In re Cerda

RAYFIEL, District Judge.

Corn Exchange Bank and Trust Company, hereinafter called the “Bank”, is a creditor of the above-named bankrupts, as individuals, in the aggregate amount of $533.37, plus interest, the said indebtedness being secured by two chattel mortgages, each executed by one of the bankrupts.

One of the mortgages was dated on or about November 12,1952, the other on or about November 25, 1952, and both were filed in the office of the Register of the City of New York, Queens County, on March 9, 1953.
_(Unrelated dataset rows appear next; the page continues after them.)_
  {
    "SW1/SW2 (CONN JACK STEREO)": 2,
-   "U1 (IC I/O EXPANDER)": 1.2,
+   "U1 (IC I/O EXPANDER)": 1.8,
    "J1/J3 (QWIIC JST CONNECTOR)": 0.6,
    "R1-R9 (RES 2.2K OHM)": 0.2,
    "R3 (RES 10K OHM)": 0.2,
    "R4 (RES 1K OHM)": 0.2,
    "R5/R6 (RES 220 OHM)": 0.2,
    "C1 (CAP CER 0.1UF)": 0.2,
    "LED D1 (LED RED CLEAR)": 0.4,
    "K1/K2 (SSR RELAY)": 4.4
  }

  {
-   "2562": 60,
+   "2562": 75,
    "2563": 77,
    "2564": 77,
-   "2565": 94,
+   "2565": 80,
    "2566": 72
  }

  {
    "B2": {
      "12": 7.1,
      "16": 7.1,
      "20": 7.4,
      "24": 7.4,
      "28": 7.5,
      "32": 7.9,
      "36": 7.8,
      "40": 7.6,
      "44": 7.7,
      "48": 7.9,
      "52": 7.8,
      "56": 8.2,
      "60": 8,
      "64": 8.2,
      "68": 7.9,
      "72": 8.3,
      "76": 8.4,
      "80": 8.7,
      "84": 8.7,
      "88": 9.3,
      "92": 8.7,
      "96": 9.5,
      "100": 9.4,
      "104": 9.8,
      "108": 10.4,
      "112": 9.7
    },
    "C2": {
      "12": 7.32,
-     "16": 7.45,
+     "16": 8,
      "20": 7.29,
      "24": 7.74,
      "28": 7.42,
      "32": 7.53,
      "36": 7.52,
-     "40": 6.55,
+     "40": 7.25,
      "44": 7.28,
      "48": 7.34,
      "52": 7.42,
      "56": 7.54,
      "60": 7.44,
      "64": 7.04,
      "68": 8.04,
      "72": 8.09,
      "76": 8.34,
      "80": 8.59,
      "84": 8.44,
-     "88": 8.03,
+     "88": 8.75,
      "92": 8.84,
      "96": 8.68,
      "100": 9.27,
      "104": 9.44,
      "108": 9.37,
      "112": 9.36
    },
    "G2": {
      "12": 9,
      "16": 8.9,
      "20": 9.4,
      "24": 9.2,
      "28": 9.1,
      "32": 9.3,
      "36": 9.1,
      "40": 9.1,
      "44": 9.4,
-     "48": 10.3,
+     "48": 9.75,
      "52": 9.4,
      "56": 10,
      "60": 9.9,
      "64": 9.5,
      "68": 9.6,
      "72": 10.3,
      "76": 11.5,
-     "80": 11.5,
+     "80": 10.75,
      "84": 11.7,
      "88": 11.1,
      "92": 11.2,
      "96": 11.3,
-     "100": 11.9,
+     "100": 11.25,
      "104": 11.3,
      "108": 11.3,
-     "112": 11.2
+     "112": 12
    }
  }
The trustee, claiming that the said mortgages were not seasonably filed, moved for an order declaring them null and void as against the trustee, and authorizing him to sell the automobiles covered thereby free and clear of the liens thereof. On December 2, 1953, the Hon.. Sherman D. Warner, Referee in Bankruptcy, made an order granting the relief sought by the trustee, and thereafter the said automobiles were sold with the proviso that the liens of the “Bank”, if any, would attach to the proceeds of the sale.

The “Bank” petitioned for the review of the said orders, claiming that no creditors’ claims had accrued in the period during which said chattel mortgages remained unfiled, and that the liens thereof were good as against all creditors whose claims accrued after the filing thereof.
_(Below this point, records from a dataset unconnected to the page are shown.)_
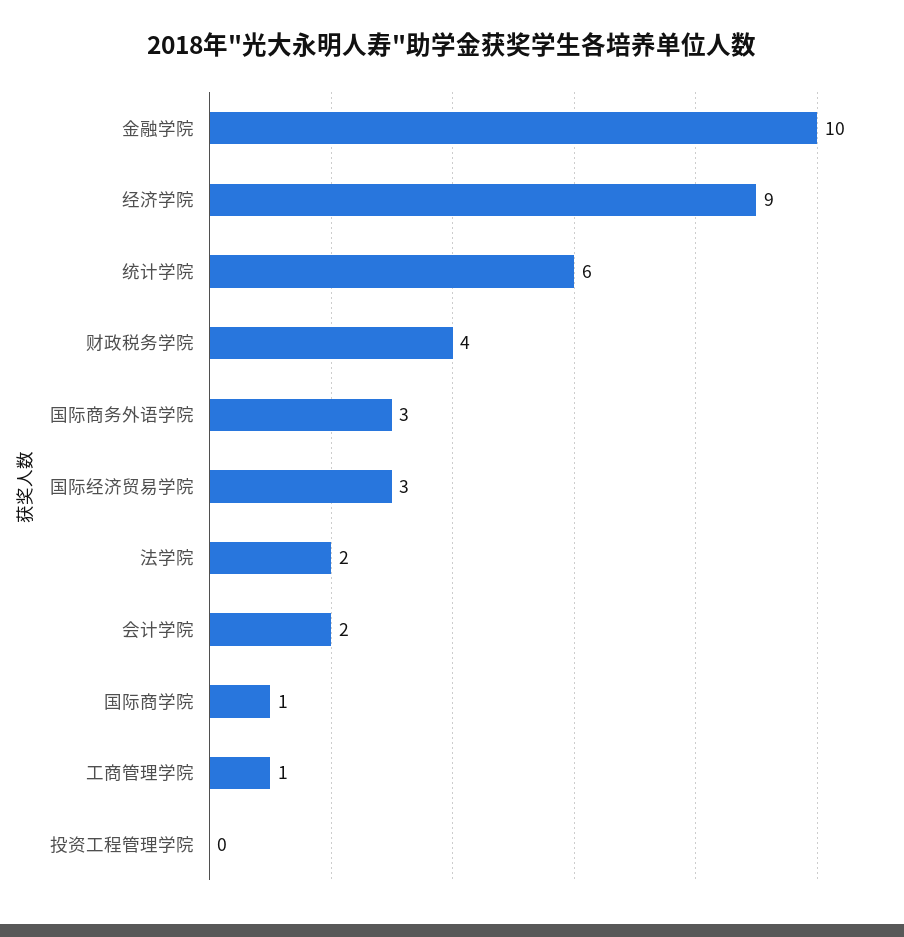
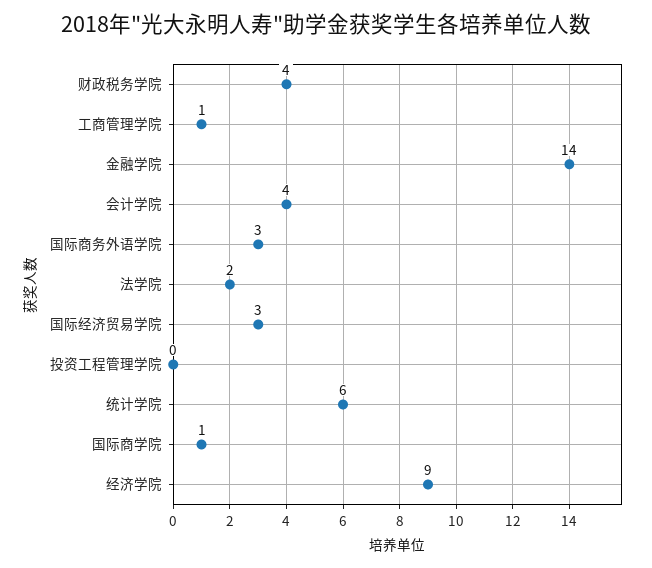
  {
-   "金融学院": 10,
+   "金融学院": 14,
    "经济学院": 9,
    "统计学院": 6,
    "财政税务学院": 4,
    "国际商务外语学院": 3,
    "国际经济贸易学院": 3,
    "法学院": 2,
-   "会计学院": 2,
+   "会计学院": 4,
    "国际商学院": 1,
    "工商管理学院": 1,
    "投资工程管理学院": 0
  }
At a hearing on the petition for review the attorney for the trustee stated that the claim filed by one of the creditors had accrued between the dates of delivery and filing of said chattel mortgages and counsel for the “Bank” agreed that if that were so the decision of the Referee was not in error. See Zamore v. Goldblatt, 2 Cir., 194 F.2d 933.

Accordingly, the matter is referred to Referee Warner to take testimony as to whether any claim or claims of creditors of the bankrupt accrued between the dates and the date of filing of the said chattel mortgages.